FERC also should require grid operators to fully assess high tech solutions to grid problems, especially grid-enhancing technologies and energy storage, both of which can wring out significantly more efficiencies from the existing grid.
- Plan for the future we know is coming
FERC also needs to require grid regions to plan for a wider range of grid needs in the future, and to use more realistic forecasts of future energy demand and renewable energy development. These forecasts need to capture likely increases in wind and solar development driven by the simple fact that these resources are now fully competitive in costs with fossil generation and demand continues to grow. Rising consumer demand for electric vehicles and the overall electrification of our economy, state clean energy standards, and much more is bringing about dramatic changes to what we need the electric grid to do. Planning forecasts must also consider the real effect of climate change on the grid and can’t allow for transmission solutions that exacerbate the problem they claim to solve.
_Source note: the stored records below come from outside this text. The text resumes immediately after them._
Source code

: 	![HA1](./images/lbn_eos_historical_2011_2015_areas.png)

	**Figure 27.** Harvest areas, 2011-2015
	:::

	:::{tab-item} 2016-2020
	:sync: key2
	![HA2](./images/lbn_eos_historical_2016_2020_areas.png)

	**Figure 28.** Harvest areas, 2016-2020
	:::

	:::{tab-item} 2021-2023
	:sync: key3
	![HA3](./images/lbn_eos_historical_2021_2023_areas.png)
- Plan for interregional grid needs
Grid planners also need to plan for system improvements that span across their regions. Ten years ago, FERC declined to require interregional planning in Order 1000, and the result is virtually no interregional projects. FERC can correct that mistake and require regions to plan together, and to require them to use a single set of planning standards. Importantly, planning also needs to occur across the seam between the Eastern and Western Interconnections to realize some of the highest benefits.
- Engage the states
Successful grid planning requires state involvement. State interests include reliability and resilience, siting of new transmission lines, meeting state energy policies, and ensuring an affordable energy supply. If their citizens are being asked to pay for a portion of transmission built outside their state, the state leaders need to understand the value of those investments. Engaging states early and often will only help.
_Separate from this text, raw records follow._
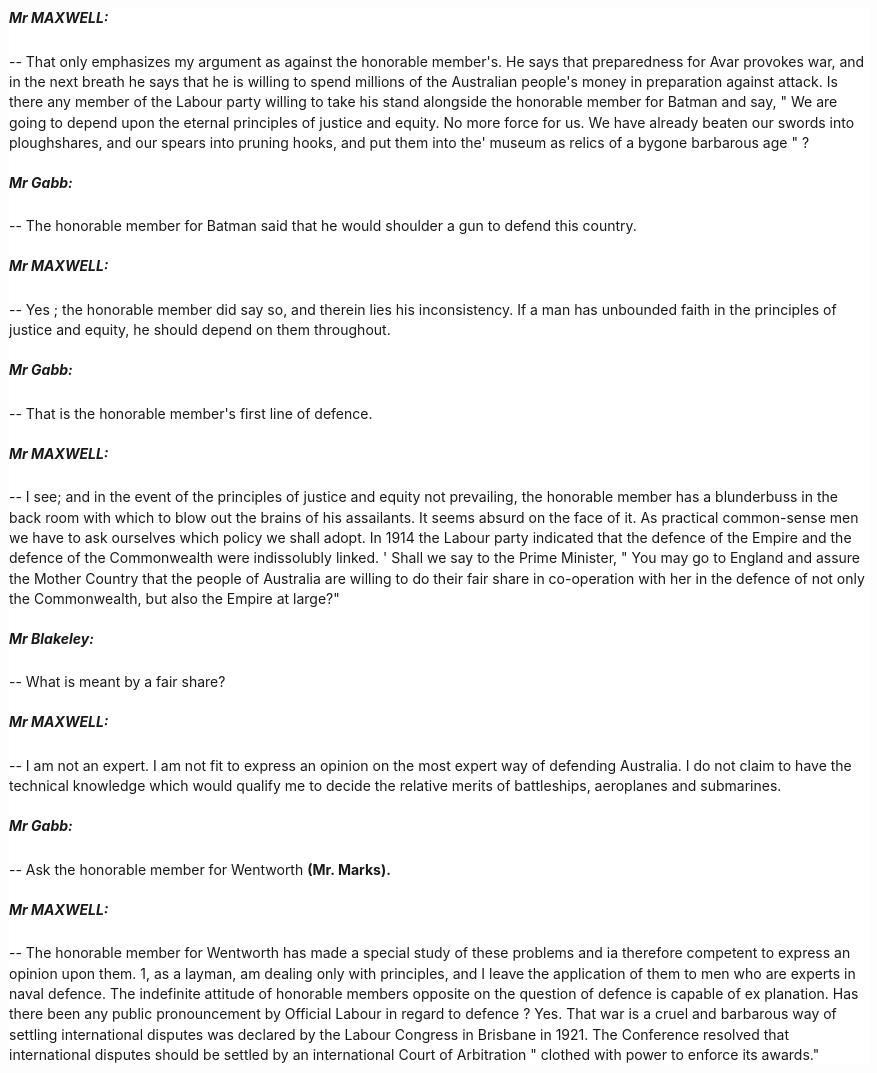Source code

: ##### Mr MAXWELL:

-- That only emphasizes my argument as against the honorable member's. He says that preparedness for  Avar  provokes war, and in the next breath he says that he is willing to spend millions of the Australian people's money in preparation against attack. Is there any member of the Labour party willing to take his stand alongside the honorable member for Batman and say, " We are  going to depend upon the eternal principles of justice and equity. No more force for us. We have already beaten our swords into ploughshares, and our spears into pruning hooks, and put them into the' museum as relics of a bygone barbarous age " ? 

##### Mr Gabb:

-- The honorable member for Batman said that he would shoulder a gun to defend this country. 

##### Mr MAXWELL:

-- Yes ; the honorable member did say so, and therein lies his inconsistency. If a man has unbounded faith in the principles of justice and equity, he should depend on them throughout. 

##### Mr Gabb:

-- That is the honorable member's first line of defence. 

##### Mr MAXWELL:

-- I see; and in the event of the principles of justice and equity not prevailing, the honorable member has a blunderbuss in the back room with which to blow out the brains of his assailants. It seems absurd on the face of it. As practical common-sense men we have to ask ourselves which policy we shall adopt. In 1914 the Labour party indicated that the defence of the Empire and the defence of the Commonwealth were indissolubly linked. ' Shall we say to the Prime Minister, " You may go to England and assure the Mother Country that the people of Australia are willing to do their fair share in co-operation with her in the defence of not only the Commonwealth, but also the Empire at large?" 

##### Mr Blakeley:

-- What is meant by a fair share? 

##### Mr MAXWELL:

-- I am not an expert. I am not fit to express an opinion on the most expert way of defending Australia. I do not claim to have the technical knowledge which would qualify me  to decide the relative merits of battleships, aeroplanes and submarines. 

##### Mr Gabb:

-- Ask the honorable member for Wentworth  **(Mr. Marks).** 

##### Mr MAXWELL:

-- The honorable member for  Wentworth  has made a special study of these problems and ia therefore competent to express an opinion upon them. 1, as a layman, am dealing only with principles, and I leave the application of them to men who are experts in naval defence. The indefinite attitude of honorable members opposite on the question of defence is capable of ex planation. Has there been any public pronouncement by Official Labour in regard to defence ? Yes. That war is a cruel and barbarous way of settling international disputes was declared by the Labour Congress in Brisbane in 1921. The Conference resolved that international disputes should be settled by an international Court of Arbitration " clothed with power to enforce its awards."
Transmission Benefits All Users of the Grid
Our proposed solutions benefit all users of the power grid, including those who don’t have strong preferences for renewable energy. A well-designed electrical system improves the overall efficiency of the grid and reduces the costs of power generation. Transmission also can aggregate consumer electricity demand from across broad areas. Since different regions experience different peak power demands, due to time of day, climate, and weather, transmission allows peak demand to be met with less generation – improving the resilience of the grid and saving consumers’ money.
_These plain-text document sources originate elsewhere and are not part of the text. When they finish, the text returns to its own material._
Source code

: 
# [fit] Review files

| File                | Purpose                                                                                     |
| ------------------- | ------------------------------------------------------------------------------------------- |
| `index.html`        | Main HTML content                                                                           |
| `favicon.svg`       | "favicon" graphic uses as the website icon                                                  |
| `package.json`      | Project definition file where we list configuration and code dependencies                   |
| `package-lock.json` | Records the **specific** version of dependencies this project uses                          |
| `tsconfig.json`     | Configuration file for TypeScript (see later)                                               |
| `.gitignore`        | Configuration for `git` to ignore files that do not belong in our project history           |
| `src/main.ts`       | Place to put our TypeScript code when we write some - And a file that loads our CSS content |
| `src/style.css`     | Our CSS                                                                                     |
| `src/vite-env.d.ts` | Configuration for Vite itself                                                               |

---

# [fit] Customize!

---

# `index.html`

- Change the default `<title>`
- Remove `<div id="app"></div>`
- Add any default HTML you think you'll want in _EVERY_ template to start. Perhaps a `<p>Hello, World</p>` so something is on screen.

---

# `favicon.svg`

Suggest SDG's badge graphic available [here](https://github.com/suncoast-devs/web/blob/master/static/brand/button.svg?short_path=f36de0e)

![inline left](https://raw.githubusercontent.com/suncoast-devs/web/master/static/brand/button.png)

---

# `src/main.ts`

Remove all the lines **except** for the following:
With its new initiative, FERC is taking a key step toward meeting its legal responsibility to build the grid we need, not simply re-build the grid we already have. It is also heartening that FERC has announced its aim to better incorporate environmental justice and equity concerns into the Commission’s decision-making processes. These same considerations must be incorporated into the transmission planning and generator interconnection processes.
With our proposed reforms, FERC can start to get ahead of the ongoing transformation of our nation’s power system, one that will be cleaner, more reliable and lower cost. That’s something we all should be able to agree upon.